Electric Corporation Internal Auditor Resigns After Vowing to Stay On

Resignation follows a report in TheMarker last week that the auditor had tampered with an employment tender, but kept his job.

The Israel Electric Corporation's internal auditor announced his resignation on Monday, following a report in TheMarker last Thursday revealing allegations that he had improperly interfered in a company job tender.

The auditor, Yigal Harel, did not provide any reason for his resignation, which comes two years after he entered the position. Harel is the third IEC internal auditor to run into trouble in recent years. Before Harel, there was Eli Sverdlov, who retired in 2007 following an external auditor's report recommending that he be fired and IEC's entire internal auditing unit be outsourced. In 2009, Shay Rosenstock was appointed to the position, but he was replaced after coming into conflict with the board.

Last week, the audit committee of IEC decided not to fire Harel after his apparently improper attempt to influence the tender for the appointment of his own deputy. Instead, the IEC sufficed with an administrative censure.

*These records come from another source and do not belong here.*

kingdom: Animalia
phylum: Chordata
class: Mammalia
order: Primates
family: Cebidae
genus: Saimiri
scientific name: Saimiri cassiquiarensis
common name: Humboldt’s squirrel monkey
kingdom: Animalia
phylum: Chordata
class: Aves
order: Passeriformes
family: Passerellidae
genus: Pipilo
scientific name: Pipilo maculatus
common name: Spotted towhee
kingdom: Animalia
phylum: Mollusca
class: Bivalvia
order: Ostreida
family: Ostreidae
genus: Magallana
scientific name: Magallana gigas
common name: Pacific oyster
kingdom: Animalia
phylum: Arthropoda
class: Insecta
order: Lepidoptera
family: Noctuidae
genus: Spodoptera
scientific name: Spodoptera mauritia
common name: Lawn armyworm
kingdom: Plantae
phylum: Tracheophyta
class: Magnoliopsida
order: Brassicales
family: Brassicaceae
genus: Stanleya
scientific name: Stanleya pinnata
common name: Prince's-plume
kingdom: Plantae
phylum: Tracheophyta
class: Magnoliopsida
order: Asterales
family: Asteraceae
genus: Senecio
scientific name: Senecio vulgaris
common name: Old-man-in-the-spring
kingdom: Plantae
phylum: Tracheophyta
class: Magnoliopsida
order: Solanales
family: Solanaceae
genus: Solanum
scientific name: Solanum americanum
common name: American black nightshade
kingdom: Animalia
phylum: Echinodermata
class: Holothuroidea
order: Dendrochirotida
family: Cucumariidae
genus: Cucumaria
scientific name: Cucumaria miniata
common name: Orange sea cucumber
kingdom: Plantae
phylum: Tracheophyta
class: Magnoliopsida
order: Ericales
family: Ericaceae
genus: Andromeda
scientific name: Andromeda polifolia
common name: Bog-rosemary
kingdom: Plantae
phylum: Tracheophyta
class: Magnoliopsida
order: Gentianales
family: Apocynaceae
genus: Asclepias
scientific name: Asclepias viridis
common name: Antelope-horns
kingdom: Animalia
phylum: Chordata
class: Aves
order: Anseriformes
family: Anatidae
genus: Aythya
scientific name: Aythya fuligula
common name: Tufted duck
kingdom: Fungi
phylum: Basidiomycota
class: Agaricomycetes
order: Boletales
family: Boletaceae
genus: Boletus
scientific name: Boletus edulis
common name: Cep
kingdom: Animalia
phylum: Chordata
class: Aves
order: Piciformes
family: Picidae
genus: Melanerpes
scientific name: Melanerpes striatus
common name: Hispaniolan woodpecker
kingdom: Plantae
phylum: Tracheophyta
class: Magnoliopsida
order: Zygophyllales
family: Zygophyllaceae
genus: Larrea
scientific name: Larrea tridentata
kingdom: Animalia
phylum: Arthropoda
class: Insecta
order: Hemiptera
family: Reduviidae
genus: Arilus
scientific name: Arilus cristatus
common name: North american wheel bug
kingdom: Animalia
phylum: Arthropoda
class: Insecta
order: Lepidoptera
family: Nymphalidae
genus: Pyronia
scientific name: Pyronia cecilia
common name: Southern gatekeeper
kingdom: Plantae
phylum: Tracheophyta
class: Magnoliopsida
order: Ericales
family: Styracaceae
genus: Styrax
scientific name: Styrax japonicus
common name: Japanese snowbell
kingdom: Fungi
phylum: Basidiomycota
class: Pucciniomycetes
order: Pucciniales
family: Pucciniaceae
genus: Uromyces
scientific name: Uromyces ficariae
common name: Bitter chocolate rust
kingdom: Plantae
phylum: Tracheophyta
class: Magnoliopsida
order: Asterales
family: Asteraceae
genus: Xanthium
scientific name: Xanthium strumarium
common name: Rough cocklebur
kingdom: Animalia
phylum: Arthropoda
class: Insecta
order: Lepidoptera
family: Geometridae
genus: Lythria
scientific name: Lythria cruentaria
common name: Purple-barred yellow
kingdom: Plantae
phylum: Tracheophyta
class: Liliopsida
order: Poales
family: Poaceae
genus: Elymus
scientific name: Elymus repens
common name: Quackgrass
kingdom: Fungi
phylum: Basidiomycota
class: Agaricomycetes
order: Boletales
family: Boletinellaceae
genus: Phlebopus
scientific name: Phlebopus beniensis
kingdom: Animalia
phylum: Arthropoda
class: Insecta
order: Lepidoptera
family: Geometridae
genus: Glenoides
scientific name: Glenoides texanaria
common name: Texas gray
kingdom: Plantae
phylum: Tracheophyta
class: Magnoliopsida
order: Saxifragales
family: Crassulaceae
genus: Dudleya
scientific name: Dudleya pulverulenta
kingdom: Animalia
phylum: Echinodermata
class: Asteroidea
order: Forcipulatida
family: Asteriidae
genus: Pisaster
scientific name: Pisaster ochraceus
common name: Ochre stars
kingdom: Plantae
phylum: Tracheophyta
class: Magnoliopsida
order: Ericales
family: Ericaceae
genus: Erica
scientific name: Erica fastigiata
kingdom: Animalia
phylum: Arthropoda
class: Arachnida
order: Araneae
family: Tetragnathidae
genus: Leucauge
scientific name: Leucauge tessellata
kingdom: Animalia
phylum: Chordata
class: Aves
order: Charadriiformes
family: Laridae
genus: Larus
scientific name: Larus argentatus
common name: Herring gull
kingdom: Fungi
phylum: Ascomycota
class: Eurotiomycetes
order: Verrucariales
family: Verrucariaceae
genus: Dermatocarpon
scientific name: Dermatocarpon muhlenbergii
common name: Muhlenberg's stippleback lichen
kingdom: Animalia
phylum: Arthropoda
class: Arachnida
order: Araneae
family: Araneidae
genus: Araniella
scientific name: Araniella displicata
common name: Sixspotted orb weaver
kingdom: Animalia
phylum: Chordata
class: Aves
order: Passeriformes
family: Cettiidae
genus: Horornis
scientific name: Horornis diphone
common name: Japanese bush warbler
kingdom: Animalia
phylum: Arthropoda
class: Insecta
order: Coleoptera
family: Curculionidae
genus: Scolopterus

This company's decision came despite an external audit report that strongly criticized Harel and other senior IEC figures for their involvement in the tender. The company admitted last Tuesday that Harel had made an error of judgment. However, nothing about this mistake would prevent him from continuing his term, the company stated at the time.

The company's announcement that Harel would stay on was greeted with surprise, in light of recent reports that the external audit of the matter submitted to the company included unequivocally severe findings.

In July, TheMarker revealed that an investigation was underway at the IEC following information that Harel had switched a negative annual assessment of the candidate he supported for deputy internal auditor, Hai Grinas, with a positive assessment he had written himself. Harel did not report this to members of the candidate-search committee, of which he was a part.